I had sat, long ago, by my fireside and told my sister, ‘I am a woman who loves Nicholas Barforth. That is all there is to me.'

That woman had meant what she said. For her it had been true. But that woman very gradually had become a chrysalis for someone else, who for a long time had been painfully, sometimes eagerly, emerging. It was no longer in me to love with that overwhelming, self-destructive intensity. I was no longer capable of submerging myself in another person, nor did I wish to do so. I had indeed loved Nicholas Barforth, but there was far more to me now than that. What I wanted now was to love, with clear eyes, a man who saw me clearly, who would allow me air to breathe and space to grow, who would not need to prove his manhood by reducing me to a state of slavish adoration or childlike dependence, a man, in fact, who was strong enough and sure enough to value me as a woman. And there was only one man who had ever offered me the enormous gift of freedom.

‘Faith,' Blaize said, somewhere in the room behind me, my first awareness of him being the warm odour of his cigar, the fresh citrus of the toilet-water he wore.

‘Yes.'

‘I was sharp with you earlier. I'm sorry.'

And for a few moments we talked around ourselves, of other people, other aspirations, approaching each other slowly, and with care.
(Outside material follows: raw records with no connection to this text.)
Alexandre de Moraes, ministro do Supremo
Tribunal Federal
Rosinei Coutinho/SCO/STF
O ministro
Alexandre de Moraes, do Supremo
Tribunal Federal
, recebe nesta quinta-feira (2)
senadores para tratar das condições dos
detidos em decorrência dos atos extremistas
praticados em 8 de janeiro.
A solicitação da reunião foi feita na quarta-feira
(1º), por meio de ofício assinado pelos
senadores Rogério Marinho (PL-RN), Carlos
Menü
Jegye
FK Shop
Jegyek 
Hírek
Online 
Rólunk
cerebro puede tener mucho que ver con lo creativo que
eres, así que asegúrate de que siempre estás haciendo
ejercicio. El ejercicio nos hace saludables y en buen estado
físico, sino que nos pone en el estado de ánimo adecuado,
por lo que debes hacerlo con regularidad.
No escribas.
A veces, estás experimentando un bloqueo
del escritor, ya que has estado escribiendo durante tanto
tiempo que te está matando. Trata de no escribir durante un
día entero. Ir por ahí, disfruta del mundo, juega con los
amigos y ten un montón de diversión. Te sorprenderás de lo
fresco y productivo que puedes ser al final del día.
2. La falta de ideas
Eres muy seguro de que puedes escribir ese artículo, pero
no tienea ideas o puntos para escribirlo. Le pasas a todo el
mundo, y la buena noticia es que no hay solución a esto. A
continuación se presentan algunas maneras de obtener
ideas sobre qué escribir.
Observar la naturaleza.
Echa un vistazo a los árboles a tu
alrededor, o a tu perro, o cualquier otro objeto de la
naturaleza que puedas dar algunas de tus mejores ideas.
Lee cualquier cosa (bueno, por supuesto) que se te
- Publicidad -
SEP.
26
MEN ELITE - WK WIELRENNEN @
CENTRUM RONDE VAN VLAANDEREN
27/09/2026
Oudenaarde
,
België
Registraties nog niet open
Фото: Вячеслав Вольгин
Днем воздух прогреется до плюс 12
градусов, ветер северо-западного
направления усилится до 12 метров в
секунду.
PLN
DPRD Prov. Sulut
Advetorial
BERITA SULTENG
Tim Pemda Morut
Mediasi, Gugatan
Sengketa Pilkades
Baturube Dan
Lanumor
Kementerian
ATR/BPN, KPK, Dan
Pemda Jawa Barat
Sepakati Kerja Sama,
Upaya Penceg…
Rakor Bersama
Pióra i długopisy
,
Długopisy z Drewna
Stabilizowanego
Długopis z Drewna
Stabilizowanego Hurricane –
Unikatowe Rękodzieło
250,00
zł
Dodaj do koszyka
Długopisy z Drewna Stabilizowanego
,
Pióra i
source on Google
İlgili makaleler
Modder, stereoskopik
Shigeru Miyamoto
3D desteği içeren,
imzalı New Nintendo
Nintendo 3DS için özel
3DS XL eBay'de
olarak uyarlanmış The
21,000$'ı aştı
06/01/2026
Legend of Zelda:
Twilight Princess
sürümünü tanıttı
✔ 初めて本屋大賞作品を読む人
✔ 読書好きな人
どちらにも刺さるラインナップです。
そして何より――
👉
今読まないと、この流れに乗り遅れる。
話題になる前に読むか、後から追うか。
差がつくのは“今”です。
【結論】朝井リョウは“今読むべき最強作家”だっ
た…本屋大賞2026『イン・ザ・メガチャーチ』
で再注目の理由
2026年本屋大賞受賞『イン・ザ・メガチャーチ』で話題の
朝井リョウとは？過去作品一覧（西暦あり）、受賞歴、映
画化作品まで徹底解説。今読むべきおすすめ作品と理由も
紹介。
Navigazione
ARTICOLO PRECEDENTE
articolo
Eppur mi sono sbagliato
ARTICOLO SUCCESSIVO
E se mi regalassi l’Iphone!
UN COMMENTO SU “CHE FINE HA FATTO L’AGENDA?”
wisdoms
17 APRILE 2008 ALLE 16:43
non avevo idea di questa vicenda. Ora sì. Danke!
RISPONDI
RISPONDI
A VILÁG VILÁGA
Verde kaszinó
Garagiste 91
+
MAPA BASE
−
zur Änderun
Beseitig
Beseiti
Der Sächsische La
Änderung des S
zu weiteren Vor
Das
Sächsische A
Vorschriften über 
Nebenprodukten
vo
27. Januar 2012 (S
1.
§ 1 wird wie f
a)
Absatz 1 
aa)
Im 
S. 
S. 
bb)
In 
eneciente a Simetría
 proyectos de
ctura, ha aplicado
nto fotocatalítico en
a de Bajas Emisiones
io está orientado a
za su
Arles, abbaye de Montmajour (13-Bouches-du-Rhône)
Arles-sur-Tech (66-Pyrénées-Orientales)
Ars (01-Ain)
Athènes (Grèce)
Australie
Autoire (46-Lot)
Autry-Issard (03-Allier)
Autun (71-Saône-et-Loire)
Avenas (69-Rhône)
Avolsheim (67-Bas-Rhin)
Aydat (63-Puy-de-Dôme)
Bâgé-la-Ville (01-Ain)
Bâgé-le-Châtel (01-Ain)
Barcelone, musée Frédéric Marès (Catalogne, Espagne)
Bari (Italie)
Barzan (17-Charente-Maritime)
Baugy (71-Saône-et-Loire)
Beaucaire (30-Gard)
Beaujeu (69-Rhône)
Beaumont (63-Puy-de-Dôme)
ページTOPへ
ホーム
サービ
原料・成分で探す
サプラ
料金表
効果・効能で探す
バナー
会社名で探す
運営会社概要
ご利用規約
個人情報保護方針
‘Will Freddy Hobhouse come to you, Blaize?'

‘Oh yes—not that Nick will worry about that, since, whatever Freddy can do, he can do it better. He'd be hard pressed, perhaps, if I took Dan Adair.'

‘But you won't?'

‘I can't. I've asked him already and he'll use me, I imagine, to push up his value with Nick. But he has the sense to stay where he's needed—which is hardly with me. Even Freddy knows that much, or if he doesn't then Prudence will soon explain. If she marries him she'll learn how to drop me a hint occasionally that he's thinking of starting up on his own with her capital—knowing I'll be inclined to change his mind with pound notes.'

‘Prudence wouldn't—' I began and then, meeting his quizzical eyes, ‘Yes—so she would.' And, although he was smiling at me, the time had gone when I could have leaned towards him, surrendering into laughter. It would not suffice.

‘And Georgiana?'

‘Yes?' he said, cautious now and very intent; and, sensing the change in him, remembering acutely the comforting arch of his arm around her, I shivered, feeling a sharp stab of pain, a swift upsurging of hope—of excitement almost—when I saw he understood the reason why. And I knew I could say anything to him. Here was the man who knew me best, the friend, the lover, who expected me to be neither better nor worse, nor anything other than myself. Here was the man who required to maintain his own individuality, but would allow me to keep mine, and I was at ease with him, warm with him, stimulated by him; I was adult with him.